C’est pourquoi il est nécessaire de progresser, par exemple, vers «l’élevage intelligent, l’élevage étant l’une des principales causes de dégradation, mais en même temps l’une des principales sources de nourriture».

L’un des hôtes de la célébration de la JMLD, le ministre équatorien de l’Environnement, Tarsicio Granizo, a souligné que la dégradation des sols “n’est pas seulement un problème environnemental; c’est un problème qui a trait à la souveraineté alimentaire et à la sécurité.”

M. Granizo a rappelé que l’Équateur, comme d’autres pays latino-américains et d’autres régions en voie de développement du Sud, est confronté à une situation sombre car «on estime que 47% des sols souffrent de problèmes de dégradation et 20% sont sérieusement désertifiés».

Suivant des commentaires intervenant lors du colloque, l’Equateur se distingue par ses propositions pour résoudre le problème, à l’instar de l’initiative BioEcuador, qui intègre la gestion durable des terres à travers la bio-économie, et le Plan de Gestion Intégrée de Lutte contre la Désertification, la Dégradation des Terres et l’Adaptation au Changement Climatique.

Ces projets, a déclaré José Valencia, ministre équatorien des Affaires étrangères et de la Mobilité humaine, constituent quelques-unes des références avec lesquelles le pays démontre sa détermination en faveur du développement durable.

Valencia a également relevé, « comme signe de la volonté politique, le fait que 110 pays ont établi des objectifs nationaux de lutte contre la désertification, dont les impacts touchent les êtres humains, la biodiversité et les services éco systémiques », dans le cadre de l’Agenda 2030 des Objectifs de Développement Durable (ODD).

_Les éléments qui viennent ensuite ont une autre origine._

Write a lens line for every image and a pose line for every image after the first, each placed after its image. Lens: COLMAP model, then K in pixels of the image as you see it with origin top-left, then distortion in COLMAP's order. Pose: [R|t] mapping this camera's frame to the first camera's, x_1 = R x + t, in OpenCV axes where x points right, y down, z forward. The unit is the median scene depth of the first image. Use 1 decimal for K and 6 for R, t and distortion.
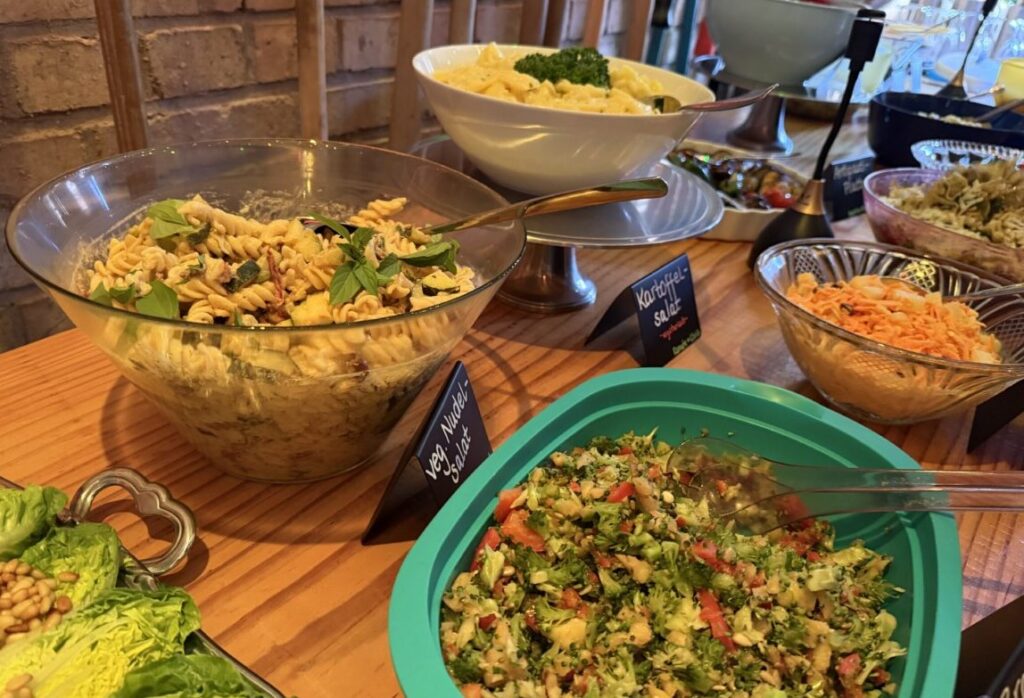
lens RADIAL K [[722.2, 0, 512.0], [0, 722.2, 349.0], [0, 0, 1]] dist [-0.003916, -0.004090]
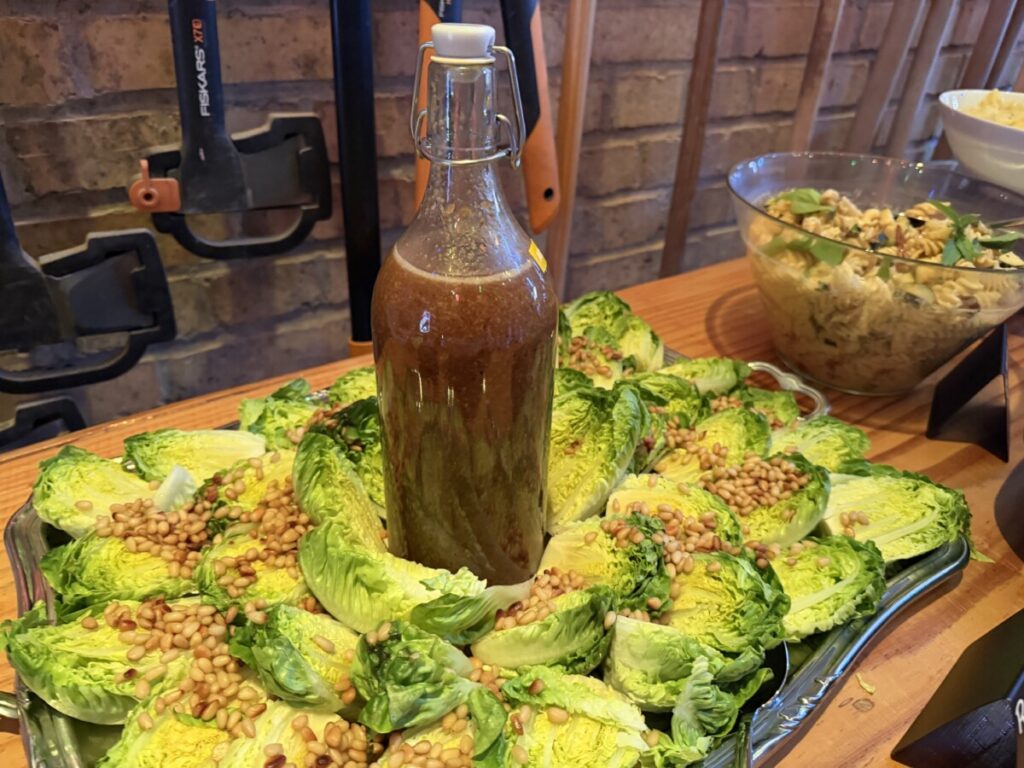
lens RADIAL K [[732.7, 0, 512.0], [0, 732.7, 384.0], [0, 0, 1]] dist [0.000933, -0.042937]
pose [[0.944749, 0.139983, -0.296401, -0.557294], [-0.142516, 0.989705, 0.013157, 0.258391], [0.295192, 0.029812, 0.954973, -0.596058]]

Au cours du colloque, on a insisté sur la réduction de la dégradation des sols en tant que cible transversale dans plusieurs des 17 ODD.

Torrico, quant à lui, souligne qu’en termes de mobilité humaine, la désertification génère des conséquences différentes dans les régions du Sud. En Amérique latine et dans les Caraïbes, les pays sont confrontés à des problèmes de déplacement des populations à l’intérieur de leurs frontières, tandis qu’en Afrique, continent le plus touché par la désertification, le phénomène a généré les plus graves problèmes de pauvreté et d’émigration forcée.

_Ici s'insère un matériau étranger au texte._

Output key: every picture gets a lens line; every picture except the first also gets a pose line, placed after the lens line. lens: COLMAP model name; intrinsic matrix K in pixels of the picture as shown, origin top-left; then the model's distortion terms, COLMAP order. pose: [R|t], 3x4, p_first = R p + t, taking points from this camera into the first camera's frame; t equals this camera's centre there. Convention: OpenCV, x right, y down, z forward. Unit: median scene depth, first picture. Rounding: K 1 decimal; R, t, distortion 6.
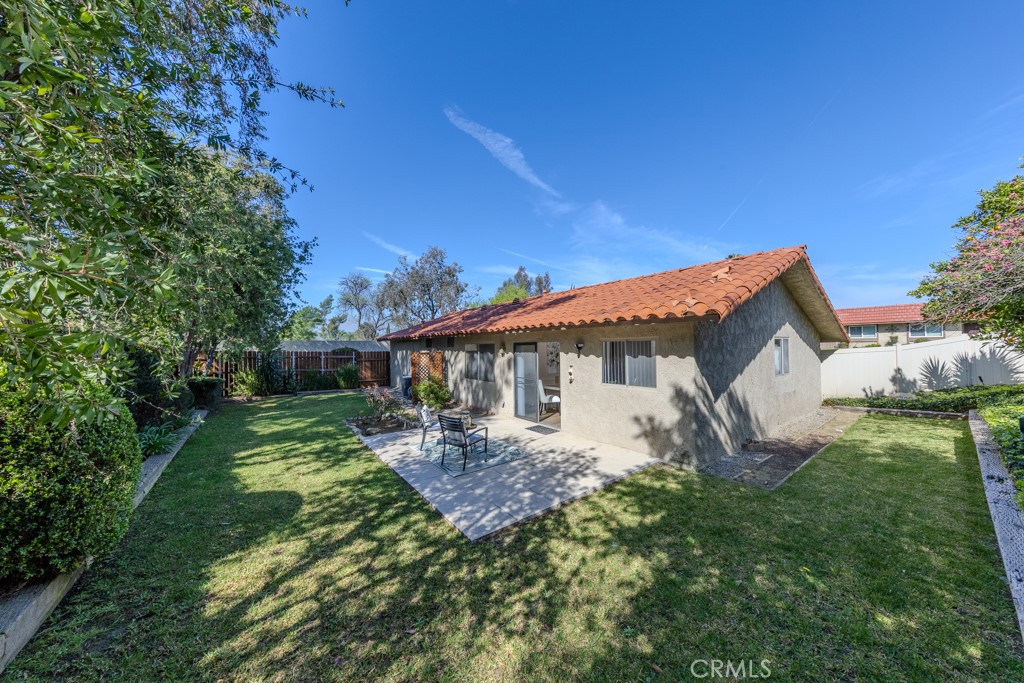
lens RADIAL K [[345.5, 0, 505.9], [0, 345.5, 339.2], [0, 0, 1]] dist [0.003094, 0.000087]
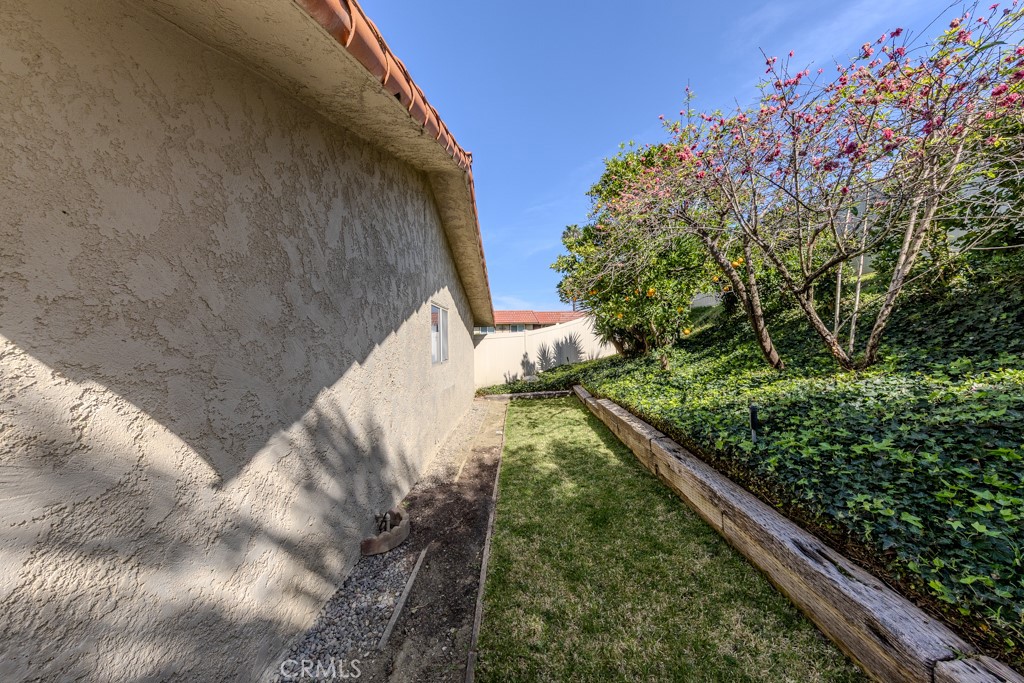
lens RADIAL K [[345.5, 0, 510.2], [0, 345.5, 339.8], [0, 0, 1]] dist [0.003094, 0.000087]
pose [[0.637341, 0.000806, 0.770582, 0.318682], [-0.002621, 0.999996, 0.001122, 0.047987], [-0.770578, -0.002735, 0.637340, 0.406658]]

En ce qui concerne la définition des mesures, le coordonnateur régional de la CNULCD a déclaré qu’ «en Amérique latine, il existe une initiative importante, le 20/20; récupérer 20 millions d’hectares dégradés ou déboisés d’ici 2020 ».

« Tous les pays d’Amérique latine et du monde entier évaluent leurs problèmes (de dégradation), les lieux et comment ils peuvent les résoudre, ce qui leur a permis de fixer des objectifs concrets », a-t-il déclaré.

Plusieurs ministres des pays des Caraïbes ont participé aux manifestations de la JMLD, ainsi que des délégués de gouvernements européens et latino-américains et des représentants d’organisations environnementales et sociales.

Le ministre équatorien Granizo a estimé que l’échange Sud-Sud est un élément qui devrait être ajouté à la lutte contre la désertification. « Il y a des expériences locales qui ont réussi dans certains pays, qui pourraient fonctionner dans d’autres, mais elles restent limitées aux expériences locales », a-t-il expliqué.

Les participants ont averti que les efforts pour neutraliser la dégradation doivent être accélérés. Si d’ici 2050 des progrès suffisants ne sont pas réalisés, «50% des terres seront en cours de dégradation et il y aura une diminution de 15 à 20% de la nourriture», a déclaré Torrico.